Tingley received his B.A. in political science from the University of Rochester, magna cum laude, with a minor in mathematics, and his Ph.D. in politics from Princeton University.

Charles Waldheim
Charles Waldheim is a North American architect and urbanist based in Cambridge, Massachusetts. His research explores the relationships between landscape, ecology, and contemporary urbanism. Waldheim developed the theory of landscape urbanism in response to the industrial economies and emergent ecologies of the American city, and curates the Harvard GSD’s Future of the American City podcast series on this topic.
Waldheim is author, editor, or co-editor of numerous publications, including Landscape as Urbanism: A General Theory (Princeton University Press) and The Landscape Urbanism Reader (Princeton Architectural Press). He is the John E. Irving Professor at the Harvard University Graduate School of Design, where he directs the Office for Urbanization. He also serves as the Ruettgers Curator of Landscape at the Isabella Stewart Gardner Museum in Boston.

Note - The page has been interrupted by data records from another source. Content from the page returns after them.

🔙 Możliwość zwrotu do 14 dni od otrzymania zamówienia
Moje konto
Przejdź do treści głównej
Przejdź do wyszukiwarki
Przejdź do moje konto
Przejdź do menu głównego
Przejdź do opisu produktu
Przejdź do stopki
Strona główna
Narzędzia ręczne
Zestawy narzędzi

Waldheim is the recipient of numerous fellowships and visiting appointments, including the Rome Prize Fellowship from the American Academy in Rome; the Visiting Scholar Research Fellowship at the Canadian Centre for Architecture; the Sanders Fellowship at the University of Michigan; and the Cullinan Chair at Rice University. He has been a visiting scholar at the Architectural Association in London and the Bauhaus in Dessau, Germany.